We went with the first option. I have no good answer which design is better. My gut feeling says variant 1 is simpler because we can utilize SSA use-def chains for the analysis and implement special rules to bufferize certain tensor ops efficiently in the absence of difficult analyses (e.g., range analyses). Also, a tensor-based analysis fits better with destination-style, which we’ve already been utilizing in other components (e.g., tiling).
The bufferization analysis is driven by BufferizableOpInterface
. There are two methods that model the flow of data through the program: getAliasingOpOperands
and getAliasingOpResults
. These are properties of tensor
operands.
E.g.:
// getAliasingOpOperands(%r) = {%t}
// getAliasingOpResults(%t) = {%r}
%r = tensor.insert %cst into %t[%idx] : tensor<?xf32>
This tells us that if %t
bufferizes in-place, buffer(%r) == buffer(%t)
. The bufferization analysis maintains alias sets based on this information.

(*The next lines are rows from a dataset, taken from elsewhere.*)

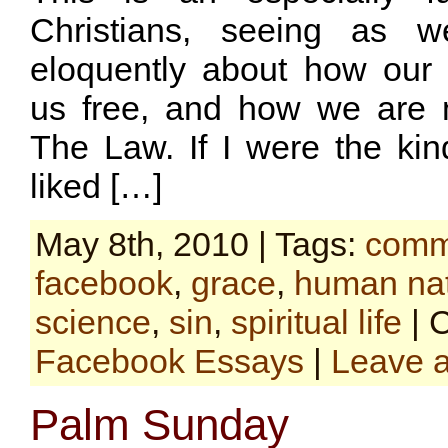
Christians, seeing as 
eloquently about how our
us free, and how we are 
The Law. If I were the ki
liked […]
May 8th, 2010 | Tags:
comm
facebook
,
grace
,
human na
science
,
sin
,
spiritual life
| 
Facebook Essays
|
Leave 
Palm Sunday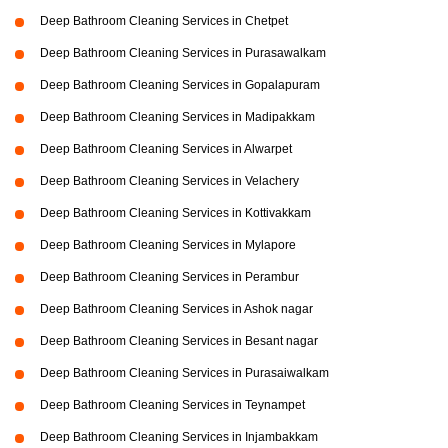
Deep Bathroom Cleaning Services in Chetpet
Deep Bathroom Cleaning Services in Purasawalkam
Deep Bathroom Cleaning Services in Gopalapuram
Deep Bathroom Cleaning Services in Madipakkam
Deep Bathroom Cleaning Services in Alwarpet
Deep Bathroom Cleaning Services in Velachery
Deep Bathroom Cleaning Services in Kottivakkam
Deep Bathroom Cleaning Services in Mylapore
Deep Bathroom Cleaning Services in Perambur
Deep Bathroom Cleaning Services in Ashok nagar
Deep Bathroom Cleaning Services in Besant nagar
Deep Bathroom Cleaning Services in Purasaiwalkam
Deep Bathroom Cleaning Services in Teynampet
Deep Bathroom Cleaning Services in Injambakkam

Operations that are not tensor-based do not implement the BufferizableOpInterface
, so there’s no getAliasingOpOperands/Results
property that could be queried. Instead, we have bufferization.to_memref
at the boundary, for which the BufferizableOpInterface
could be queried.
E.g.:
%m = bufferization.to_memref %t : memref<?xf32>
// Do something with %m
Our analysis stops at bufferization.to_memref
. We don’t know what’s happening to %m
. In particular, we don’t know if some op is going to read from %m
and/or write to %m
. So we have to be conservative and assume that the answer is “yes”; which could potentially insert unnecessary buffer copies.
Then there’s bufferization.to_tensor
on the other end.
E.g.:
// ...
%t = bufferization.to_tensor %m : memref<?xf32>
Our analysis does not know where %t
is coming from. But it has to implement BufferizableOpInterface::getAliasingOpOperands
. Usually, we would look up the alias set of the OpOperand and maybe union the set of %t
and %m
. But that doesn’t work because %m
is a memref. So we have to be conservative and assume that buffer(%t)
may after bufferization alias with any other SSA value who’s definition dominates the bufferization.to_tensor
op.
(We don’t do this at the moment. Instead, we assert that there’s no to_tensor
/to_memref
in the program.)